From live sketch comedy and improv-based shows to stand-up and filmed shorts, the Midnight Gardeners League is a D.C. comedy collective that translates their skillset into a plethora of comedic languages. They’ve mastered the art of not taking themselves too seriously while producing a consistent body of work, garnering some serious laughs.
Formed in the confines of a cramped Northwest apartment jokingly referred to as the “Weed Dungeon,” the Midnight Gardeners League began as a place where founders, Pete Musto, Kevin Tit, Yoki Danoff, Andrew Hall and Max Wolfson came together to explore their creativity beyond the limitations of stand-up comedy.
“There’s a lot of ‘rules’ and constraints in stand-up,” says Tit, who, along with the rest of the Gardeners, regularly performs at venues across the DMV, including their own weekly open mic, “Laugh Party” at City State Brewing Co. “We like to give ourselves freedom in the shows we produce to include a little bit of stand-up, but also play videos we created or a call-and-response game that forces us to improv with the crowd and not limit ourselves strictly to one form of comedy.”
Their unorthodox creative process — which resembles a college party pre-game more than an NBC writers’ room — might make parents wag their fingers, but it’s proven to be successful.
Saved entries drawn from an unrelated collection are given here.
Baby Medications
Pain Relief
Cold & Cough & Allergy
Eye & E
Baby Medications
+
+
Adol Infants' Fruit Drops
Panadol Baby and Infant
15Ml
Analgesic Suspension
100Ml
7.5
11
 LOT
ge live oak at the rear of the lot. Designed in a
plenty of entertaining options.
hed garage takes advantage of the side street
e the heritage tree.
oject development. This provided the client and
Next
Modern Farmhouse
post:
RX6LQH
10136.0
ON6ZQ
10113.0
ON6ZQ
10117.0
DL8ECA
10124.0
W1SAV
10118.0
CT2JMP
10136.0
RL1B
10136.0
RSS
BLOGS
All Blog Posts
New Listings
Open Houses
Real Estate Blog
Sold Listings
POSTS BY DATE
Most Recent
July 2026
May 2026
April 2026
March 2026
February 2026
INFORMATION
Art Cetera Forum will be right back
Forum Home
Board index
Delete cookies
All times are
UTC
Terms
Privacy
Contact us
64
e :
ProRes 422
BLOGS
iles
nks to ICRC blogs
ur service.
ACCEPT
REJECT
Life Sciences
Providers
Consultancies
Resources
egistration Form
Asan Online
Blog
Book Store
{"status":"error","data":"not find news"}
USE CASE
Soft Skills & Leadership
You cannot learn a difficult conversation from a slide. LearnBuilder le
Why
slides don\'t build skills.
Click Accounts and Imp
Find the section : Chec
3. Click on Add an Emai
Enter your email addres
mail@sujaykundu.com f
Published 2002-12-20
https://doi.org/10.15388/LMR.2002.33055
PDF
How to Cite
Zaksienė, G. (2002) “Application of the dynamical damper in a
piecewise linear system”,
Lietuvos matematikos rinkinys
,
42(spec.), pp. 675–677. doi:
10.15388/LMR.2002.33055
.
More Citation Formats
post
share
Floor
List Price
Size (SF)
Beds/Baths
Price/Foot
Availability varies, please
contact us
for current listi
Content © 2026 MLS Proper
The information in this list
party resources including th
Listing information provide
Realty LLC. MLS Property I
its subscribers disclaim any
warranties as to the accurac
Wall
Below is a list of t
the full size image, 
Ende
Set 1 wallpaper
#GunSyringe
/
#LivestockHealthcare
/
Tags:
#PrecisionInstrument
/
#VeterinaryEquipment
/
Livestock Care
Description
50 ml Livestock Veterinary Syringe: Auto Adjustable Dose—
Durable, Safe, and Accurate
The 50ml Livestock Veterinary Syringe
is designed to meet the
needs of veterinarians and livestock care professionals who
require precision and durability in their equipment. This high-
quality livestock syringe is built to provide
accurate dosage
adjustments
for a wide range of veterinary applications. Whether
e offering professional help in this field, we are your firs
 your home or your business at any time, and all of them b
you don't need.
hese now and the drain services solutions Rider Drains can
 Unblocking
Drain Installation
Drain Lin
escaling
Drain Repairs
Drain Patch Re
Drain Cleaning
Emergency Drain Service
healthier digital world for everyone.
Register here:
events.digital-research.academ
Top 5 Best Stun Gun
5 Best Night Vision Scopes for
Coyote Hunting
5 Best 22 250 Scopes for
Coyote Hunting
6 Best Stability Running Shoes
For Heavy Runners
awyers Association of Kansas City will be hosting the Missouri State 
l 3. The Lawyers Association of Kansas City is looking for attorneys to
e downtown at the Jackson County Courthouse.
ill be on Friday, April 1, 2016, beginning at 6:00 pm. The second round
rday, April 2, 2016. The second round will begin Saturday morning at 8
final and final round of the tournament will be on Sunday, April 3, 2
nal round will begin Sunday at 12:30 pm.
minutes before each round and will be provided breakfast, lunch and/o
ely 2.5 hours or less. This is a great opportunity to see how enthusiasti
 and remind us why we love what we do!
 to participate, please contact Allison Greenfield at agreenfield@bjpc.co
They’ve produced over 80 filmed sketches, a podcast and countless improv-based shows at DC Improv and are currently touring in cities and comedy festivals all across the East Coast.
“We’re not precious about the things we create,” says Musto. “Our work doesn’t have to be perfect because we give ourselves permission to create what we want, so we don’t have to wait around for someone to tell us we’re finally good enough to do the things we’re made to do.”
The rebel, DIY mentality the Gardeners are known for was greatly influenced by Hall and Tit’s background in punk rock. Both are musicians and band members who spent time producing their own house shows, where the goal wasn’t to become mainstream, but to simply perform their art to a small and loyal fan base with freedom and sincerity.
“Success for us doesn’t look like a sold-out show at the Kennedy Center,” says Hall, while Musto quickly adds that they wouldn’t turn down the gig. “Showing up and doing the work for the work’s sake alone, not for accolades or approval, is enough for me.”
But don’t let their DIY methods and boozy brainstorming sessions fool you. Although perfectionism isn’t the goal, preparation is key for the Gardeners. Many of their sketches are centered around characters they create and develop using the same techniques as trained film and theatre actors, building detailed backstories that bring these dynamic characters to life.
Musto, who created the fan-favorite character, Captain Billy Saltbeard — a Gorton’s Fisherman-esque character who shamelessly betrays his love for the sea to sell TV seafood dinners — grew up watching his mom perform theatre, prompting him to start his own theatre company while living as an expat in South Korea.
In a filmed mockumentary sketch, Wolfson, who practiced theatre arts in high school and college, takes on the persona of Billy Flowman, the last American water salesman. He blurs the lines between script and improv, walking down the street offering Ziplock bags of homemade water to unsuspecting pedestrians.
“How’d I get started?” says Flowman to an off-camera producer. “Well, it’s a family business. My father died and left me a bunch of ice cubes and, well…I waited.”
There’s a spontaneity in the Gardeners’ shows that sets their work apart. Their creativity is on full display, as they utilize all their comedic languages to keep audiences entertained and guessing.
In “Wrong Answers Only,” comedians compete in a game show, where they answer questions with the most absurdly incorrect answers. In “Pitch A Movie,” comedians come up with movie premises based on their stand-up routines and try to sell the idea. Their latest show, “Laugh Quest,” is a choose-your-own-adventure comedy show, where comedians and the audience have to work together to determine what happens next.
Whether it’s Tit’s love for movies, Wolfson’s affinity for game and talk shows, Hall’s fondness for filmmaking or Musto’s fetish for wizards, each member’s personality is harmoniously represented in the comedic art they create.
“The thing that makes us work is that nobody is the boss,” says Musto. “I could spend my whole life trying to be the next best stand-up comedian, and I probably would fail. But when the five of us come together, with our powers combined, it can do more than any one of us can do individually.”